I don't. On the other hand you produced a list of criticisms of 4e that haven't been true since the PHB II was published. And then refused to acknowledge that you are ignorant when it's pointed out that much of what you want and claim to be impossible is easy to do.

You do not like 4e. Fine. You do not play 4e *shrug* You do not understand 4e. Not a problem. Most people don't. You do not understand 4e then castigate it based on your lack of understanding? Now we have a problem.
 

Piratecat

Sesquipedalian
At some point this turned from a thread about game balance into a thread rife with edition warring. Man, are we sick of edition wars, so that's going to need to stop. This means that you - yes, you! Woo, you've been specially chosen! - probably shouldn't reply to the edition-warring posts above. Trust me on this one.

Thanks, and PM me with any questions.
 

To reply regarding balance (and with respect to piratecat and his warning):

Take the base class from 3e that is most imbalanced. Remove it from the game. Is the game better?

Take the base class from 4e that is most imbalanced. Remove it from the game. Is the game better?



In my opinion, the answer to these questions would be no. No the game is not better...but to some of you, it may be.


Ok then, let's do a flowchart...If no, stop and add the class back in. If yes repeat until no.


If the game keeps getting better by removing the "most imbalanced" class...then eventually you play a game with all the same class...the "least imbalanced" one...which need not be the weakest. Arguably, in 3e, the bard was "imbalanced" due to weakness....It was, perhaps, further from (below) the median than the more powerful classes were above.



Note that the OP doesn't seem to discuss the lower end of balance, but I'd like to add that into the equation. What if I like imbalance because I want to play a "weak" character? What if I want suboptimal choices on purpose to play the "squire" of a friend?

I wonder if a "well balanced system" would allow for poor choices to even be made? Or would such a system have "no mistakes/low end balance" built in?

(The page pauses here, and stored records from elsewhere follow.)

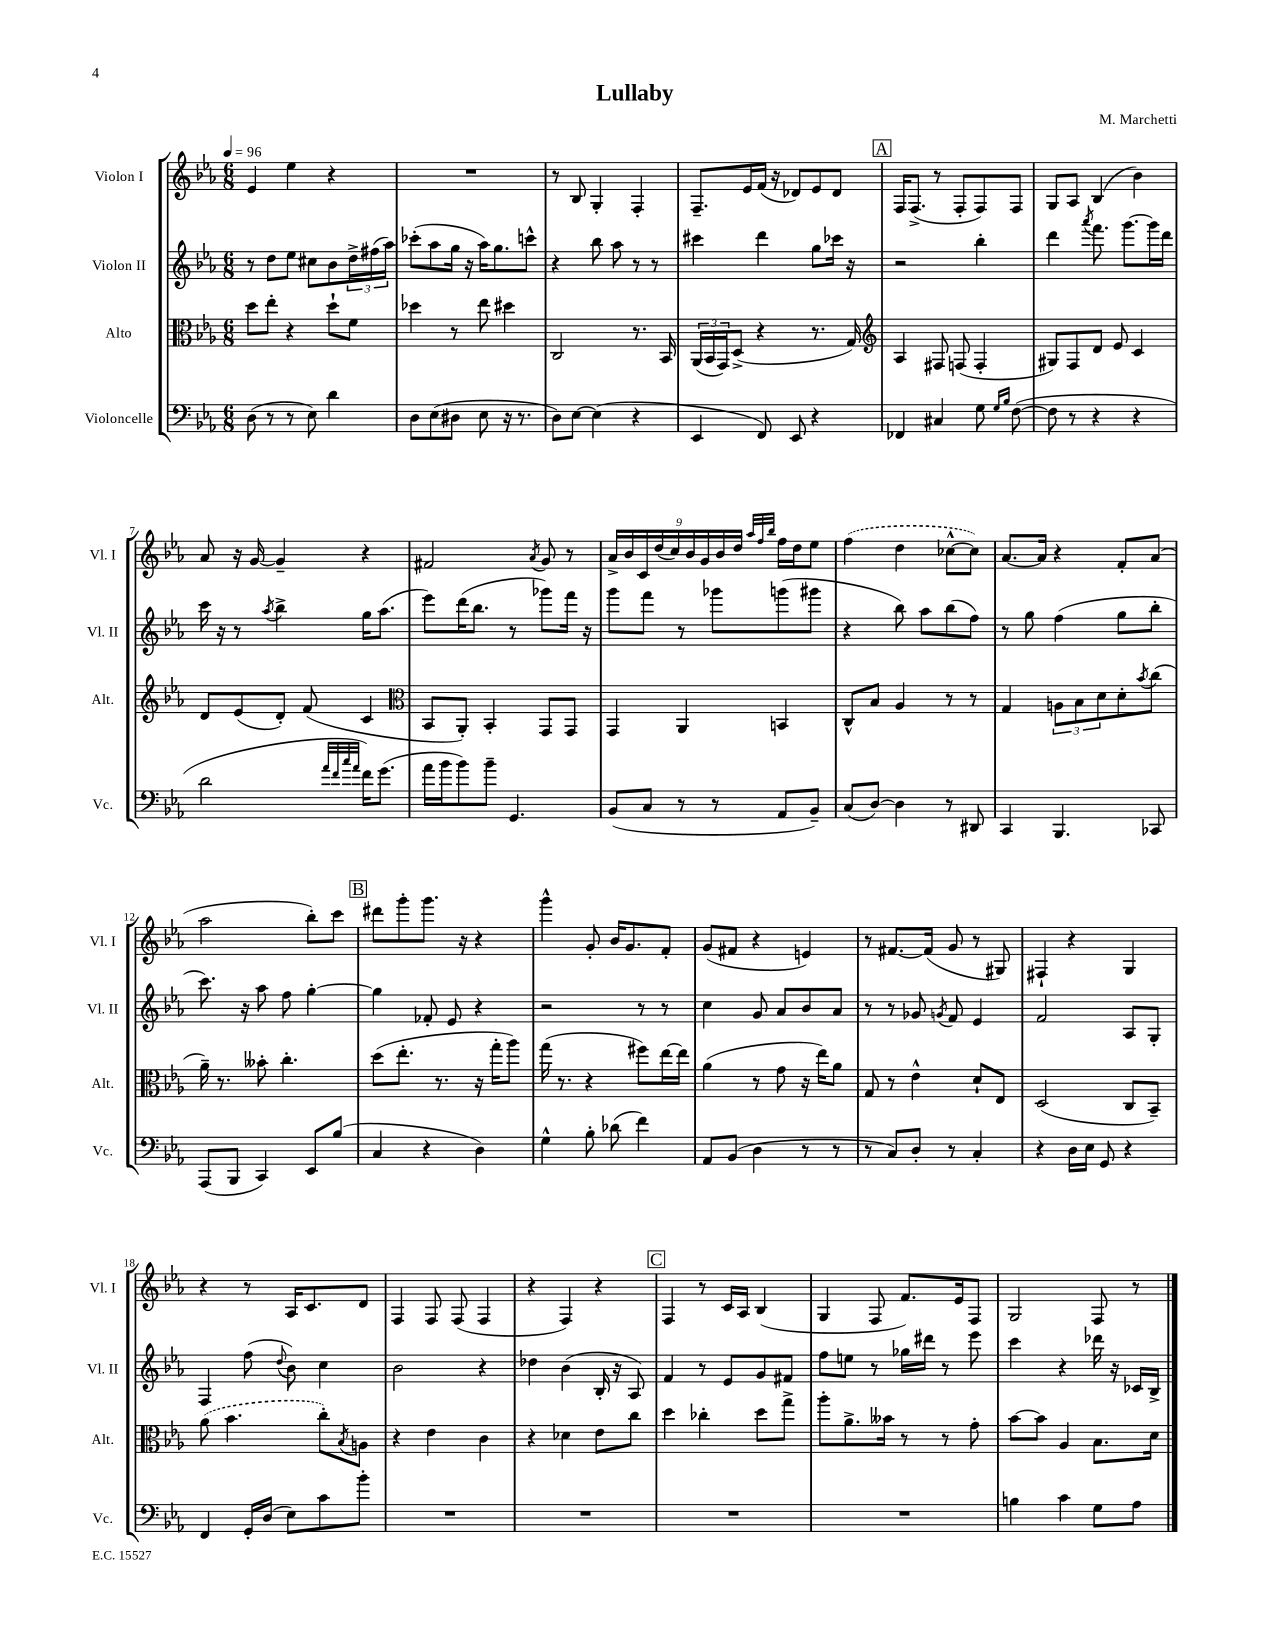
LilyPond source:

\header { title = "Lullaby" composer = "M. Marchetti" }
<<
\new StaffGroup <<
\new Staff = "s0" \with { instrumentName = "Violon I" shortInstrumentName = "Vl. I" } {
    \clef treble \key ees \major \numericTimeSignature \time 6/8 \tempo 4 = 96
    ees'4 ees''4 r4 |
    R2. |
    r8 bes8 g4-. f4-. |
    f8.-- ees'16 f'16( r16 des'8) ees'8 des'8 |
    \mark \markup { \box "A" } f16 f8.->( r8 f8-. f8) f8 |
    g8 aes8 bes4( bes'4) |
    aes'8 r16 g'16~ g'4-- r4 |
    fis'2 \acciaccatura { aes'8 } g'8 r8 |
    \tuplet 9/8 { aes'16-> bes'16 c'16 d''16( c''16) bes'16 g'16 bes'16 d''16 } \grace { aes''32 f''32 bes''32 } f''16 d''16 ees''8 |
    \once \slurDashed f''4( d''4 ces''8~-^ ces''8) |
    aes'8.~ aes'16 r4 f'8-. aes'8( |
    aes''2 bes''8-.) c'''8 |
    \mark \markup { \box "B" } dis'''8 g'''8-. g'''8. r16 r4 |
    g'''4-^ g'8-. bes'16 g'8. f'8-. |
    g'8( fis'8 r4 e'4) |
    r8 fis'8.~ fis'16( g'8 r8 gis8) |
    fis4-! r4 g4 |
    r4 r8 aes16 c'8. d'8 |
    f4 f8 f8( f4 |
    r4 f4) r4 |
    \mark \markup { \box "C" } f4 r8 c'16 aes16 bes4( |
    g4 f8 f'8.) ees'16 f8 |
    g2 f8 r8 \bar "|." |
}
\new Staff = "s1" \with { instrumentName = "Violon II" shortInstrumentName = "Vl. II" } {
    \clef treble \key ees \major \numericTimeSignature \time 6/8
    r8 d''8 ees''8 cis''8 bes'8 \tuplet 3/2 { d''16-> fis''16( aes''16) } |
    ces'''8-.( aes''8 g''16 r16 aes''16) g''8. c'''8-^ |
    r4 bes''8 aes''8 r8 r8 |
    cis'''4 d'''4 g''8 ces'''16 r16 |
    \mark \markup { \box "A" } r2 bes''4-. |
    d'''4 \acciaccatura { aes'''8 } f'''8. g'''8.~ g'''16 d'''16 |
    c'''16 r16 r8 \acciaccatura { aes''8 } bes''4-> g''16 aes''8.( |
    ees'''8) d'''16( bes''8. r8 ges'''8) f'''16 r16 |
    g'''8 f'''8 r8 ges'''8 g'''8( gis'''8 |
    r4 bes''8) aes''8 bes''8( f''8) |
    r8 g''8 f''4( g''8 bes''8-. |
    c'''8.) r16 aes''8 f''8 g''4~-. |
    \mark \markup { \box "B" } g''4 fes'8-. ees'8 r4 |
    r2 r8 r8 |
    c''4 g'8 aes'8 bes'8 aes'8 |
    r8 r8 ges'8 \acciaccatura { g'8 } f'8 ees'4 |
    f'2 aes8 g8-. |
    f4 f''8( \appoggiatura { d''8 } bes'8) c''4 |
    bes'2 r4 |
    des''4 bes'4( bes16-. r16 aes8) |
    \mark \markup { \box "C" } f'4 r8 ees'8 g'8 fis'8 |
    f''8 e''8 r8 ges''16 dis'''16 r8 ees'''8 |
    c'''4 r4 des'''16 r16 ces'16 bes16-> \bar "|." |
}
\new Staff = "s2" \with { instrumentName = "Alto" shortInstrumentName = "Alt." } {
    \clef alto \key ees \major \numericTimeSignature \time 6/8
    d''8 ees''8-. r4 d''8-! f'8 |
    des''4 r8 ees''8 dis''4 |
    c2 r8. bes,16 |
    \tuplet 3/2 { aes,16( bes,16 g,16) } d8->( r4 r8. g16) |
    \mark \markup { \box "A" } \clef treble aes4 fis8 f8( f4-. |
    gis8) f8 d'8 ees'8 c'4 |
    d'8 ees'8( d'8-.) f'8( c'4 |
    \clef alto bes,8 aes,8-.) bes,4-. g,8 g,8 |
    g,4 aes,4 b,4 |
    c8-^ bes8 aes4 r8 r8 |
    g4 \tuplet 3/2 { a8 bes8 d'8 } d'8-. \acciaccatura { bes'8 } c''8( |
    aes'16--) r8. beses'8-. c''4.-. |
    \mark \markup { \box "B" } d''8( ees''8.-. r8. r16 g''16-. aes''8) |
    g''16( r8. r4 fis''8) ees''16~ ees''16 |
    aes'4( r8 g'8 r16 ees''16) aes'8 |
    g8 r8 ees'4-^ d'8-! ees8 |
    d2( c8 bes,8--) |
    \once \slurDashed aes'8( bes'4. c''8-.) \acciaccatura { bes8 } a8 |
    r4 ees'4 c'4 |
    r4 des'4 ees'8 c''8 |
    \mark \markup { \box "C" } d''4 ces''4-. d''8 g''8-> |
    aes''8-. aes'8.-> beses'16 r8 r8 g'8-. |
    bes'8~ bes'8 aes4 bes8. d'16 \bar "|." |
}
\new Staff = "s3" \with { instrumentName = "Violoncelle" shortInstrumentName = "Vc." } {
    \clef bass \key ees \major \numericTimeSignature \time 6/8
    d8( r8 r8 ees8) d'4 |
    d8 ees8( dis8 ees8 r16 r8. |
    d8) ees8~ ees4( r4 |
    ees,4 f,8) ees,8 r4 |
    \mark \markup { \box "A" } fes,4 cis4 g8 \grace { g16 bes16 } f8~( |
    f8 r8 r4 r4 |
    d'2 \grace { aes'32 f'32 c''32 aes'32 } f'16) g'8.( |
    aes'16 bes'16 bes'8) bes'8-- g,4. |
    bes,8( c8 r8 r8 aes,8 bes,8--) |
    c8( d8~) d4 r8 dis,8 |
    c,4 bes,,4. ces,8 |
    aes,,8( bes,,8 c,4) ees,8 bes8( |
    \mark \markup { \box "B" } c4 r4 d4) |
    g4-^ bes8-. des'8( f'4) |
    aes,8 bes,8( d4 r8 r8 |
    r8 c8) d8-. r8 c4-. |
    r4 d16 ees16 g,8 r4 |
    f,4 g,16-. d16( ees8) c'8 bes'8-. |
    R2. |
    R2. |
    \mark \markup { \box "C" } R2. |
    R2. |
    b4 c'4 g8 aes8 \bar "|." |
}
>>
>>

A personal note was that in second edition/AD&D, my first character was a Fremlin (friendly gremlin of sorts) Wild Mage. He was a pc, but acted entirely like the party wizard's familiar. He also started 6 levels behind the rest of the party and "caught up" to being only 2 levels behind when the game ended. He was a blast to play.
 

Nifft

Penguin Herder
If the game keeps getting better by removing the "most imbalanced" class...then eventually you play a game with all the same class...the "least imbalanced" one...which need not be the weakest. Arguably, in 3e, the bard was "imbalanced" due to weakness....It was, perhaps, further from (below) the median than the more powerful classes were above.
1/ You're assuming that every class is, to some degree, "imbalanced". That's not true in any edition: some (or many) classes were just fine.

2/ You're assuming that, if something is good to do once, it will still be good to do it N+1 more times. That is absurd.

Cheers, -- N
 

Raven Crowking

First Post
1/ You're assuming that every class is, to some degree, "imbalanced". That's not true in any edition: some (or many) classes were just fine.

2/ You're assuming that, if something is good to do once, it will still be good to do it N+1 more times. That is absurd.

Cheers, -- N

I disagree.

(1) This should be taken as a given, IMHO. I believe that it is demonstrable, in any game system, in any edition, that every time a choice is made regarding character build, some level of imbalance results. 1 = 1 is balance; 1 =/= 1 indicates some form of imbalance.

(2) This is not an assumption. IF balance is always good, THEN if improving balance is good to do once, it will still be good to do it N+1 more times.

That the result is absurd only demonstrates that "balance" is not always good.

That it may be good to remove or revise classes demonstrates that "balance" is not always bad.